Birkaç ay sonra ikinci yılı da doldurdum. Üçüncü poliçe için yine eleman geldi. Ancak eleman terfi etmişti. Artık merkezden gönderilen bir satış elemanı değildi. Kendi adına bir acenta açmıştı. Nedense bu sefer gözüme eskisi kadar güler yüzlü görünmedi.
Laptop'u açtı. Yine bir hesap çıkardı. İnanılmaz, geçen yıl ödediğimin neredeyse 3 katıydı. İndirim filan da yoktu. "Nasıl yani, ben yalnızca iki kere muayene oldum" diye itiraz edecek oldum.
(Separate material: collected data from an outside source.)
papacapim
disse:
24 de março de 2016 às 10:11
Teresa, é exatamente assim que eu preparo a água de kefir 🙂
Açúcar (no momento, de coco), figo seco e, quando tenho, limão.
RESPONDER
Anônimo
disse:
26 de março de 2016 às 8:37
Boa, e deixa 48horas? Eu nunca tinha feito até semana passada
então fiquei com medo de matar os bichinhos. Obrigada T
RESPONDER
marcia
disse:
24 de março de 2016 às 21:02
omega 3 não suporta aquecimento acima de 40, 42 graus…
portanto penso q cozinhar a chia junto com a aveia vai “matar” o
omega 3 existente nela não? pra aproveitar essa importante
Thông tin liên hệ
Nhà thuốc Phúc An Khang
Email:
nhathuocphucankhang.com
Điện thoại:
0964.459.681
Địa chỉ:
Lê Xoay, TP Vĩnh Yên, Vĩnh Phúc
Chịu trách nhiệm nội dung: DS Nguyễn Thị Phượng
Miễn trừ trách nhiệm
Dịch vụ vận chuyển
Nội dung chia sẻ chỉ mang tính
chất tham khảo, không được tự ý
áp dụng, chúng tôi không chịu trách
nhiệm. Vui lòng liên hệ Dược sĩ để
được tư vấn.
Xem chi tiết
Önüme hemen hasar - prim oranını koydu; "mutena" hastanedeki sarılık testi geçen yıl ödediğim primin neredeyse üçte ikisine eşitti. Öylesine yapılan bir test bana pahalıya mal olmuştu.
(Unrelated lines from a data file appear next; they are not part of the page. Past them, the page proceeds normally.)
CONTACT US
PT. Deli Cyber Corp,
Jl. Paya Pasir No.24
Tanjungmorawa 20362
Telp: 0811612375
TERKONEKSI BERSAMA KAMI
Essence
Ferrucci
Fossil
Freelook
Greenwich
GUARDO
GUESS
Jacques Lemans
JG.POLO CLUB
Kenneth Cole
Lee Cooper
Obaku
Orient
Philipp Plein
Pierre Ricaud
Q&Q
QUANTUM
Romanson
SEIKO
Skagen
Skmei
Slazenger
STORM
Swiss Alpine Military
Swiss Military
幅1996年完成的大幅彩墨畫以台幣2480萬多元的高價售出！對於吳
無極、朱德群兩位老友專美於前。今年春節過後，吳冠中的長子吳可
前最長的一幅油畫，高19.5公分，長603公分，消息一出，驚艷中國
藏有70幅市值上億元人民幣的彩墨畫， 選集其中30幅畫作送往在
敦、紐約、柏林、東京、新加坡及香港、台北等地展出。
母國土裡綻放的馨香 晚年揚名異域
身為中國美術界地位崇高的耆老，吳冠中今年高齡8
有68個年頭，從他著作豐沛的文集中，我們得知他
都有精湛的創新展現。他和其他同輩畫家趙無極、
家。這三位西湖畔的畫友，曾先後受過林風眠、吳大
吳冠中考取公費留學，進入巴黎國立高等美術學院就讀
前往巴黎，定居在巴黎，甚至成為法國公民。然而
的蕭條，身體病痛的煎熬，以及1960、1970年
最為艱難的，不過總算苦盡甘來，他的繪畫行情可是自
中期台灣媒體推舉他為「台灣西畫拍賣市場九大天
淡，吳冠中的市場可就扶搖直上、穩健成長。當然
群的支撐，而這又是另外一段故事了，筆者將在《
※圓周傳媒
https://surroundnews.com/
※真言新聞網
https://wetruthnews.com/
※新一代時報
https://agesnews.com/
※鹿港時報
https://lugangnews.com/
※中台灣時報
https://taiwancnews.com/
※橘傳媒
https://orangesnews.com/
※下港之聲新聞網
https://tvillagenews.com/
Ama özel hastaneler bunu hep yapıyor. Sağlık sigortası olanlara hemen televizyonlu, en lüks odalar öneriliyor. Nasıl olsa sigorta şirketi ödüyor diye faturalar iyice şişiriliyor. Bu işten zararlı çıkansa hep tüketici oluyor. Çünkü sigorta şirketleri nasıl olsa bu faturaların acısını hastadan sürprim alarak, poliçe fiyatlarına yansıtarak çıkartmanın bir yolunu buluyorlar.